California Voters Will Likely Decide Abortion Notification Ballot Issue

State   |   Steven Ertelt   |   Mar 28, 2005   |   9:00AM   |   WASHINGTON, DC

California Voters Will Likely Decide Abortion Notification Ballot Issue Email this article
Printer friendly page

by Steven Ertelt Editor
March 28
, 2005

Sacramento, CA ( — Voters in California will likely be considering a ballot proposal this fall to determine whether or not parents should be told when their teenager daughters are considering an abortion.

Backers of the notification requirement, which allows parents to know their minor daughter is considering an abortion 48 hours before it’s performed, say they have enough signatures to get it on the ballot.

Albin Rhomberg, a representative of the group working on the signatures, told the Marin Independent Journal, "We are pretty confident we will qualify, and most people seem to think this is a pretty good idea."

"Even Hillary Clinton, on the anniversary of Roe vs. Wade, said she supported the idea of parental notification," Rhomberg added.

However, organizations like Planned Parenthood of California and the national Feminist Majority Foundation and making plans to oppose the initiative.

"It endangers young women’s lives period," Katherine Spiller, executive director of the Feminist Foundation, told the Marin newspaper.

Governor Arnold Schwarzenegger is busy taking on organized labor and probably won’t weigh in heavily on the abortion debate. Though he supports abortion, he has indicated his support for parental notification.

The fate of the proposal may hinge on whether a special election is conducted at all, as Schwarzenegger hopes.

The "Tell a Parent" initiative has received support from Monty Patterson, the father of California teenager Holly Patterson. She died in September 2003 after using an RU 486 abortion drug she obtained from a San Francisco-area Planned Parenthood.

The abortion business did not tell Monty Patterson about his daughter’s abortion. He only found out when he was summoned to the hospital after Holly began having serious complications.

The California state legislature passed a parental notification law in the mid 1980s.

The state Supreme Court ruled the law constitutional in 1996 but, with a change in personnel, the court reversed itself in 1998.

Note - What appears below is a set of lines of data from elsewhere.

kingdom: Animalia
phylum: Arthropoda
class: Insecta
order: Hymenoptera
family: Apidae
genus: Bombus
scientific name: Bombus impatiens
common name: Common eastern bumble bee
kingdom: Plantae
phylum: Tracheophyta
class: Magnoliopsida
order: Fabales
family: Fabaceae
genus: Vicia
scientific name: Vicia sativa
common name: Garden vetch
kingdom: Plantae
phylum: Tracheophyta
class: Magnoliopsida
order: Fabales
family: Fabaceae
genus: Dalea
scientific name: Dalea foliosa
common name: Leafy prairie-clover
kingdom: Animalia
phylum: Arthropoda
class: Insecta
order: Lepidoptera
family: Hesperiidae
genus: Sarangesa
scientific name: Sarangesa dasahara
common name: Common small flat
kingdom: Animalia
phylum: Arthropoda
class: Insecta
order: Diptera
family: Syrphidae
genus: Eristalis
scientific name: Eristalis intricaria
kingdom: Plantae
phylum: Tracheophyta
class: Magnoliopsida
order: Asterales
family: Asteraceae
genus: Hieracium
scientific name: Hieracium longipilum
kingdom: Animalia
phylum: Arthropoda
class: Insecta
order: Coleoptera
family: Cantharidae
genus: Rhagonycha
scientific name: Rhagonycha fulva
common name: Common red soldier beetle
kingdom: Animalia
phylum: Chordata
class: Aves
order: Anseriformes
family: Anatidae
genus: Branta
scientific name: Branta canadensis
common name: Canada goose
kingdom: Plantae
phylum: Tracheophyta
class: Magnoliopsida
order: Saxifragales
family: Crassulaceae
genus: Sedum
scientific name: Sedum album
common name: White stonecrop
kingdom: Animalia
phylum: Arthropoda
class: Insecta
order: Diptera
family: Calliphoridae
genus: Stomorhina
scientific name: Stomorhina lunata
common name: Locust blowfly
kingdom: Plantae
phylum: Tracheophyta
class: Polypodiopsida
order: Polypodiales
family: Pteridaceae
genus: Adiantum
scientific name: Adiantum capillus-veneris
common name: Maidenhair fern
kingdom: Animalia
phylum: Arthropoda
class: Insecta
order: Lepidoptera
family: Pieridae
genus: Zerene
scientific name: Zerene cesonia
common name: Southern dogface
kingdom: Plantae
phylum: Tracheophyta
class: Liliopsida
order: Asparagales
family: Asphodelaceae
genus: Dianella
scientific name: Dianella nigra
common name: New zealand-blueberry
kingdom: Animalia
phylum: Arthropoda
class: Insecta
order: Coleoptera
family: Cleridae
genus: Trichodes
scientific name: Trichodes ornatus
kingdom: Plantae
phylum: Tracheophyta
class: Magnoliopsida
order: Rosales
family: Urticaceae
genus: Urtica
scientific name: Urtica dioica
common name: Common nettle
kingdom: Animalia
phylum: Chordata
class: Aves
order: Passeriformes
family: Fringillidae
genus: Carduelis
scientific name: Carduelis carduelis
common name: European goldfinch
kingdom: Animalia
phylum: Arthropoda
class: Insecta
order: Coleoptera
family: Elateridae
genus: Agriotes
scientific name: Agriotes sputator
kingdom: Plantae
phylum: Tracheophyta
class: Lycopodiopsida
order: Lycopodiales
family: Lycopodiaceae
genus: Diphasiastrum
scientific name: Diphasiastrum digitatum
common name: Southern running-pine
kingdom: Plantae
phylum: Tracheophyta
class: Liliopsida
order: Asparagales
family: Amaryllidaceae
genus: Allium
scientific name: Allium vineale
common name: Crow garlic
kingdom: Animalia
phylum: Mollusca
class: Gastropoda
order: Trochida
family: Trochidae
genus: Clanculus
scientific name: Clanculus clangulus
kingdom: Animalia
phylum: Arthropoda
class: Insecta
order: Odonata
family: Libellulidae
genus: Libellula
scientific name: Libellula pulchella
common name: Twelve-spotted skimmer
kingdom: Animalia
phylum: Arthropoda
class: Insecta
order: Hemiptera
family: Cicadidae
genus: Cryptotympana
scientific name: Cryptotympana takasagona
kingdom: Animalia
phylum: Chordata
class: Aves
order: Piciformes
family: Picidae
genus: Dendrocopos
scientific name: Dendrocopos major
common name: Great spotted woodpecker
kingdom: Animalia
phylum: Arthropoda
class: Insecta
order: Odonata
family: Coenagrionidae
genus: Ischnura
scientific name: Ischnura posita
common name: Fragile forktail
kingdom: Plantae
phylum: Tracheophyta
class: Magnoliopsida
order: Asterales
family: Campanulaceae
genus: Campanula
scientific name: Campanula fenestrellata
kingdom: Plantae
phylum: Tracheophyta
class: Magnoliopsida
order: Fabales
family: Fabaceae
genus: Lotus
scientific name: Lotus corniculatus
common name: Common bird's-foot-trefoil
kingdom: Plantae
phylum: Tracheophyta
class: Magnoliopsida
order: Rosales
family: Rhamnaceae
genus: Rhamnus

The ballot proposal is significant in that it is a constitutional amendment which would not be subject to the state Supreme Court. While federal courts would have jurisdiction over the amendment, the U.S. Supreme Court has ruled that parental notification is constitutional as long as teens can don’t have to tell their parents in abuse situations.

Supporters of the California initiative believe that such an amendment could mean 20,000 fewer abortions in the state each year.

The majority of U.S. states now have parental notification or parental consent laws on the books and such laws have reduced teen abortions by as much as 30 percent.

A Zogby poll published in June of 2002 indicated 71 percent of those Californians surveyed support parental notification.